Scientific classification
- Kingdom: Animalia
- Phylum: Chordata
- Class: Actinopterygii
- Order: Centrarchiformes
- Family: Terapontidae
- Genus: Hephaestus
- Species: H. obtusifrons
- Binomial name: Hephaestus obtusifrons (Mees & Kailola, 1977)
- Synonyms: Therapon obtusifrons Mees & Kailola, 1977;

= Striped grunter =

- Authority: (Mees & Kailola, 1977)
- Conservation status: VU
- Synonyms: Therapon obtusifrons Mees & Kailola, 1977

Species of ray-finned fish

The striped grunter (Hephaestus obtusifrons) is a species of freshwater ray-finned fish,
a grunter from the family Terapontidae. It is found only in the Bewani Mountains in the headwaters of the Pual River system in Papua New Guinea and the upper Sermowai River, Western New Guinea, Indonesia.

==Habitat==
It is found in high altitude, fast flowing mountain streams.

==Breeding behavior==
The males guard and fan the eggs.

==Size==
This species reaches a length of 12.5 cm.

==Etymology==
The fish's name derives from the Latin obtusus, "obtuse;" frons, "front," presumably referring to its "even blunter snout" compared to the similar Hephaestus transmontanus, which was described in the same publication.

> [DATA SECTION]:
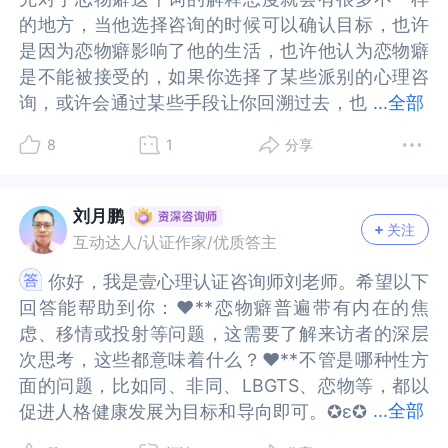
退到后面，作为辅助生殖器快感（比如接吻或者其
为辅助生殖器快感（比如接吻或者其他身体接触行
的地方，当他选择咨询的时候可以确认目标，也许
的地方，当他选择咨询的时候可以确认目标，也许
他身体接触行为）。那些后来被我们当成问题的东
为）。那些后来被我们当成问题的东西，实际上在
是因为恋物癖影响了他的生活，也许他认为恋物癖
是因为恋物癖影响了他的生活，也许他认为恋物癖
西，实际上在我们生命里曾经是重要过的。“恋物
我们生命里曾经是重要过的。“恋物癖”也是类似
是不能被接受的，如果你选择了某些派别的心理咨
是不能被接受的，如果你选择了某些派别的心理咨
癖”也是类似的，只是快感的对象换成了和声音、目
的，只是快感的对象换成了和声音、目光、气味、
询，或许会通过某些手段让你回溯过去，也
询，或许会通过某些手段让你回溯过去，也有可能
...
全部
光、气味、味道、触感有关的东西。要改变这些的
味道、触感有关的东西。要改变这些的话，除非我
有可能某些派别会通过某些惩罚手段让你减少对于
某些派别会通过某些惩罚手段让你减少对于恋物癖
话，除非我们先理解它们对自己的意义，并且能够
们先理解它们对自己的意义，并且能够找到合适的
8
1
分享
恋物癖行为的出现。●关于心理咨询的细节，请问
行为的出现。●关于心理咨询的细节，请问各位对
找到合适的替代物才行。心理咨询的基本目标之
替代物才行。心理咨询的基本目标之一，是让当事
各位对于性心理●发展中固着现象造成的恋物癖，
于性心理●发展中固着现象造成的恋物癖，心理咨
一，是让当事人能够选择适合自己的生活，而不是
人能够选择适合自己的生活，而不是让ta去改变自
心理咨询中●大概采取怎样的过程........固着恋物癖
询中●大概采取怎样的过程........固着恋物癖■■■
让ta去改变自己，让自己符合一个别人的标准。所
己，让自己符合一个别人的标准。所以，实际上咨
刘月鹏
关注
■■■对于恋物癖的咨询过程而事实上恋物癖一般情
对于恋物癖的咨询过程而事实上恋物癖一般情况下
以，实际上咨询会做成什么样，和当事人自己想要
询会做成什么样，和当事人自己想要怎么样关系很
互动达人/认证作家/优质答主
况下只是个人喜好，如果没有涉及违法和扰乱他人
只是个人喜好，如果没有涉及违法和扰乱他人生活
怎么样关系很大，虽然也同样离不开现实中面临的
大，虽然也同样离不开现实中面临的问题和同咨询
你好，我是壹心理认证咨询师刘老师。希望以下
你好，我是壹心理认证咨询师刘老师。希望以下
生活是不需要太过于异类化的，我们的生活中难以
是不需要太过于异类化的，我们的生活中难以避免
问题和同咨询师的互动有关。症状通常是咨询师理
师的互动有关。症状通常是咨询师理解一个人的线
回答能帮助到你：❤️**恋物癖普遍带有内在的焦
回答能帮助到你：❤️**恋物癖普遍带有内在的焦
避免会有各种『癖好』,我们都是不完美的，都会无
会有各种『癖好』,我们都是不完美的，都会无意间
解一个人的线索，真正的目标通常和一个人是怎么
索，真正的目标通常和一个人是怎么看待自己和这
虑、移情或投射等问题，这需要了解来访者的深层
虑、移情或投射等问题，这需要了解来访者的深层
意间把很多东西扛在了身上或者隐藏自己，这不意
把很多东西扛在了身上或者隐藏自己，这不意味着
看待自己和这个世界有关。
个世界有关。
次思考，这些都意味着什么？❤️**不管是哪种性方
次思考，这些都意味着什么？❤️**不管是哪种性方
味着这就是错误的，不意味着就需要治疗不存在的
这就是错误的，不意味着就需要治疗不存在的疾
面的问题，比如同、非同、LBGTS、恋物等，都以
面的问题，比如同、非同、LBGTS、恋物等，都以
疾病，除非这影响了你和其他人的生活，而最常见
病，除非这影响了你和其他人的生活，而最常见的
...
全部
促进人格健康发展为目标和导向即可。✪ε✪
促进人格健康发展为目标和导向即可。✪ε✪我在壹
的姿态是逃避自己内在最真实的感受，用这种方式
姿态是逃避自己内在最真实的感受，用这种方式保
我在壹心理，世界和我爱着你。
心理，世界和我爱着你。
保护着自己，殊不知我们都有再次选择的机会喔。
护着自己，殊不知我们都有再次选择的机会喔。在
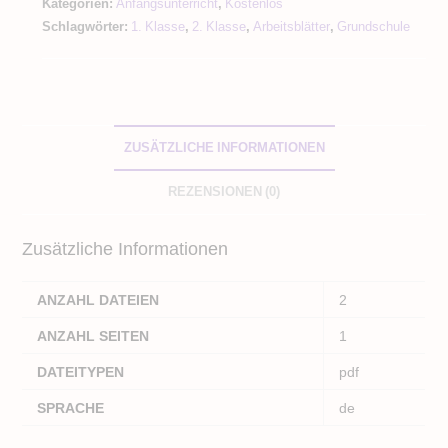
Kategorien:
Anfangsunterricht
,
Kostenlos
Fasching
Schlagwörter:
1. Klasse
,
2. Klasse
,
Arbeitsblätter
,
Grundschule
Menge
ZUSÄTZLICHE INFORMATIONEN
REZENSIONEN (0)
Zusätzliche Informationen
ANZAHL DATEIEN
2
ANZAHL SEITEN
1
DATEITYPEN
pdf
SPRACHE
de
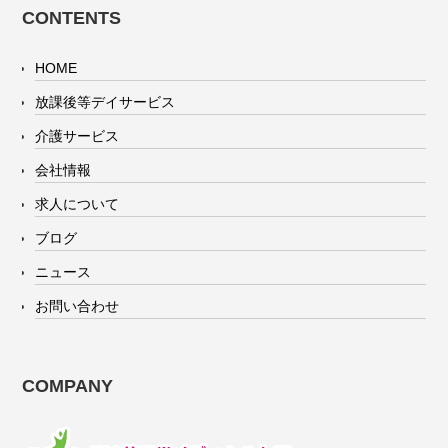
CONTENTS
HOME
放課後等デイサービス
介護サービス
会社情報
求人について
ブログ
ニュース
お問い合わせ
COMPANY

> [PROBLEM SET]:
(a) Name the section headings in the striped grunter text that come after the paragraph on where the fish is found.
(b) Using the striped grunter text, mark each statement yes or no, and give the words from the text that decide it. (i) The fish lives in slow lowland rivers. (ii) The females guard the eggs. (iii) The species grows to 12.5 cm.
(c) Echo the striped grunter text starting with "Species of ray-finned" and going on through "of 12.5 cm.".
The rows come from a different source than the striped grunter text.

> [SOLUTIONS TO THE EXERCISE]:
(a) Habitat, Breeding behavior, Size, Etymology

(b)
(i) No: "It is found in high altitude, fast flowing mountain streams."
(ii) No: "The males guard and fan the eggs."
(iii) Yes: "This species reaches a length of 12.5 cm."

(c)
Species of ray-finned fish

The striped grunter (Hephaestus obtusifrons) is a species of freshwater ray-finned fish,
a grunter from the family Terapontidae. It is found only in the Bewani Mountains in the headwaters of the Pual River system in Papua New Guinea and the upper Sermowai River, Western New Guinea, Indonesia.

==Habitat==
It is found in high altitude, fast flowing mountain streams.

==Breeding behavior==
The males guard and fan the eggs.

==Size==
This species reaches a length of 12.5 cm.